Quando Bacco serve alla riminese

    Il 7 settembre dello scorso anno è nato il Manifesto degli espatriati. L’iniziativa, lanciata da due giornalisti, Claudia Cucchiarato e Sergio Nava, al grido di l’Italia non è un paese per giovani, ha subito riscosso un grande successo, raccogliendo centinaia di adesioni. A parlare sono soprattutto ragazzi e ragazze costretti a lasciare il paese per dare vita alle loro aspirazioni. Persone che qui non trovano spazio per la professione per cui hanno studiato. In molti partono, in pochi tornano. E sarà così, a detta dei due fondatori, fino a che l’Italia non riuscirà a fornire le garanzie minime per invogliare cittadini e investitori a lavorare qui.

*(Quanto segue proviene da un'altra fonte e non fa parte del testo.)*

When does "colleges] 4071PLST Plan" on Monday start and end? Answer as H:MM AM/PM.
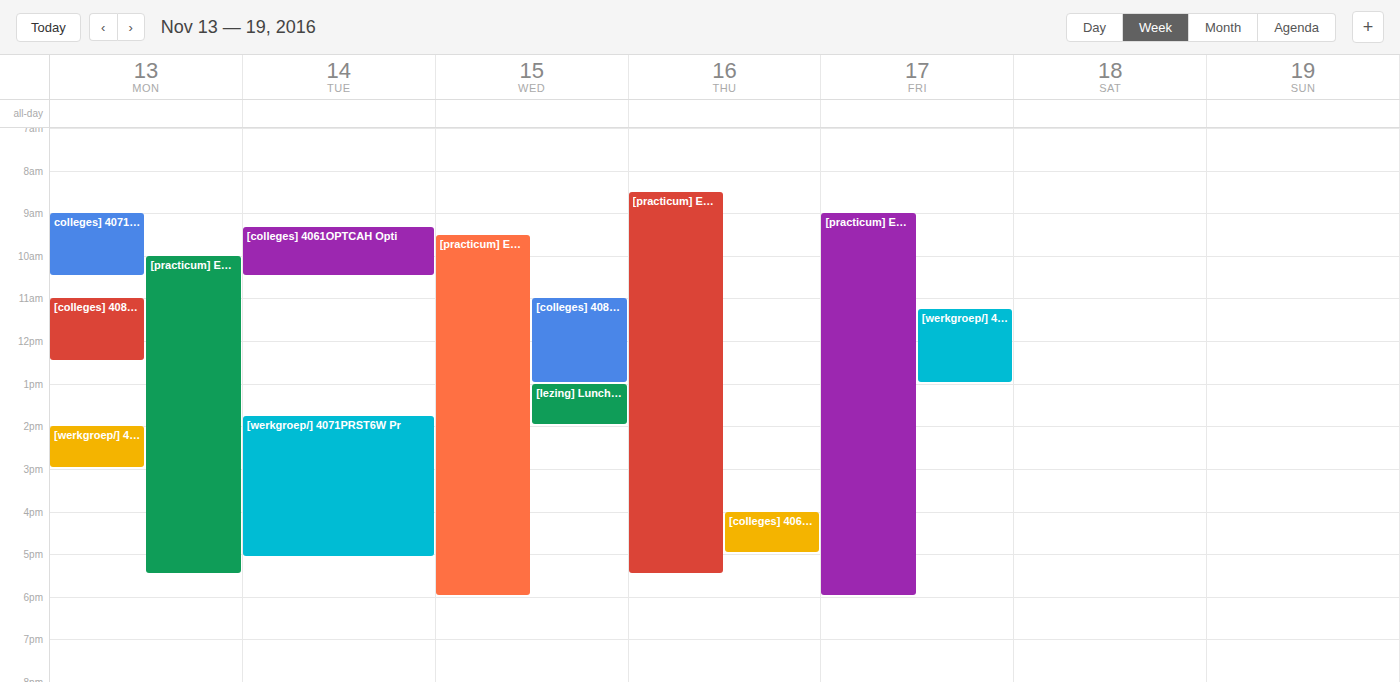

    Anche le nostre due storie di Riminesi nel mondo raccontano la stessa voglia di fuga, di respiro. Per Emanuele Pasquinelli la partenza non è stata una necessità, ma una sfida che però si è subito trasformata in un’occasione allettante. Ventinovenne, residente a San Clemente, Emanuele dopo la laurea ha lavorato come consulente finanziario e poi agente.
    “A fine 2009, mentre ero ancora sotto contratto come agente finanziario mi contatta mio zio Sergio, che vive e lavora in Thailandia da circa 11 anni. Possiede un ristorante in pieno centro, a Bangkok da circa 400 posti, cucina tipica italiana con prevalenza romagnola. La sua idea è di ampliare l’attività con un franchising. Per me è stata una sfida irresistibile. Ho lasciato lavoro, amici e parenti e sono partito. L’esperienza di lavoro nei ristoranti mi mancava, e la tentazione di mettere assieme le mie due professioni è stata grande”.

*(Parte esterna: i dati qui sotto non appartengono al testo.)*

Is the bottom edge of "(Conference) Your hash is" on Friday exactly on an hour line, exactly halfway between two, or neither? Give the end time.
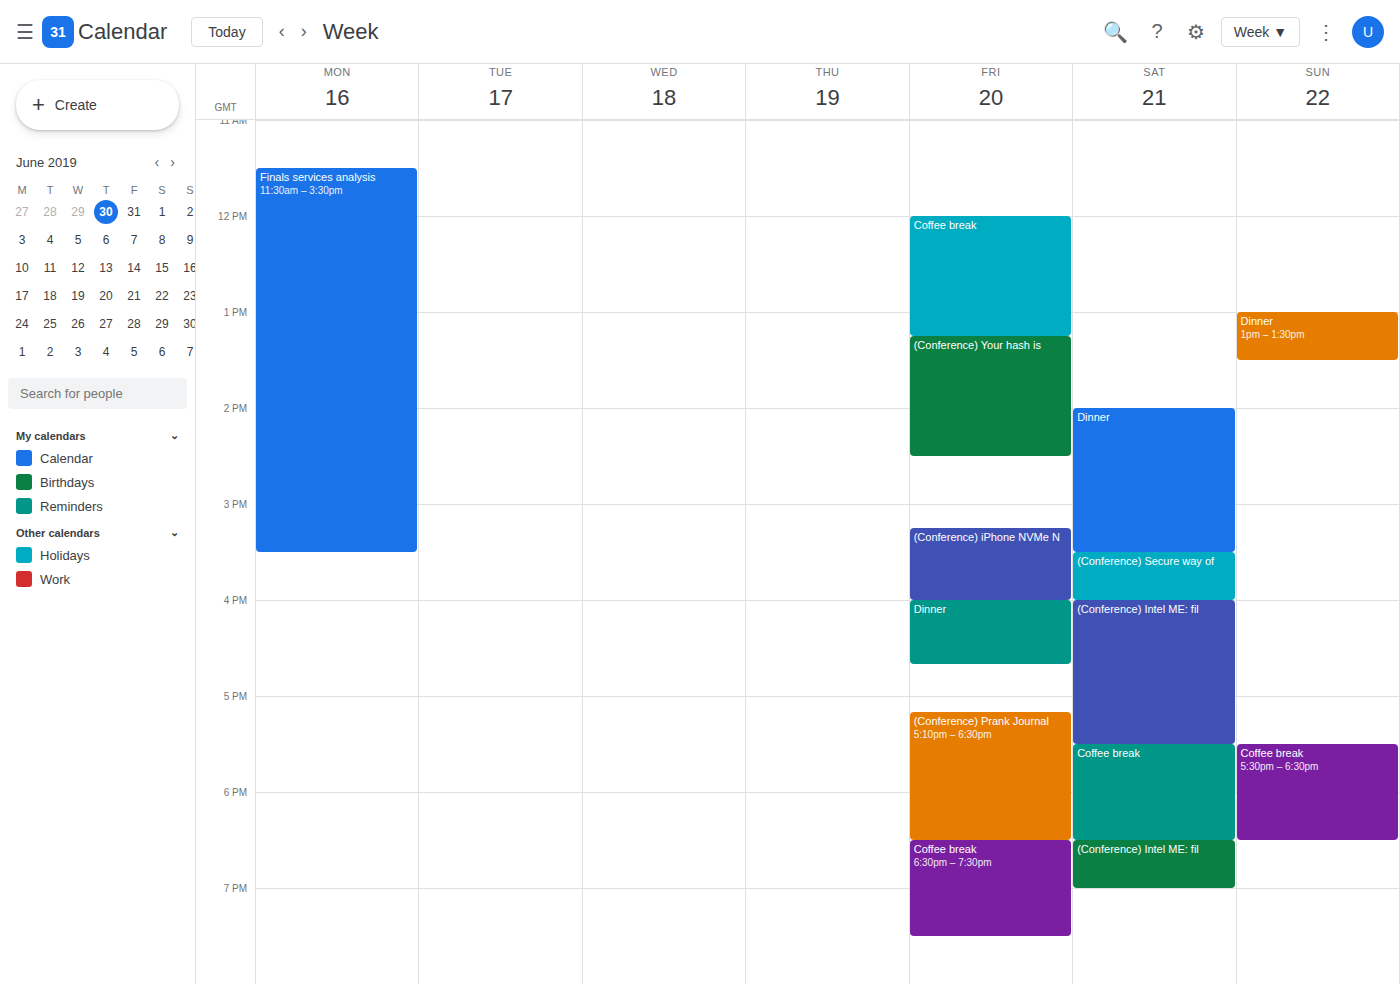
2:30 PM -- halfway between the 2 PM and 3 PM lines.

    Dopo un periodo di lavoro insieme allo zio, il 4 marzo del 2010, Emanuele apre il suo locale: il ristorante The Bacco (www.thebacco.com) con annessa palestra Bludeck, un po’ fuori città, in zona aeroporto. Com’è stata l’esperienza?
    “Il primo impatto è stato difficoltoso. Le abitudini qui sono molto diverse. Al ristorante i commensali prediligono lo stile dello sharing: pietanza nel mezzo e tutti che si servono da lì. Nessun piatto individuale. Oppure la cultura di portarsi il proprio vino al ristorante o quello di farsi impacchettare il cibo rimasto per mangiarlo a casa. Cose a cui noi non siamo abituati”.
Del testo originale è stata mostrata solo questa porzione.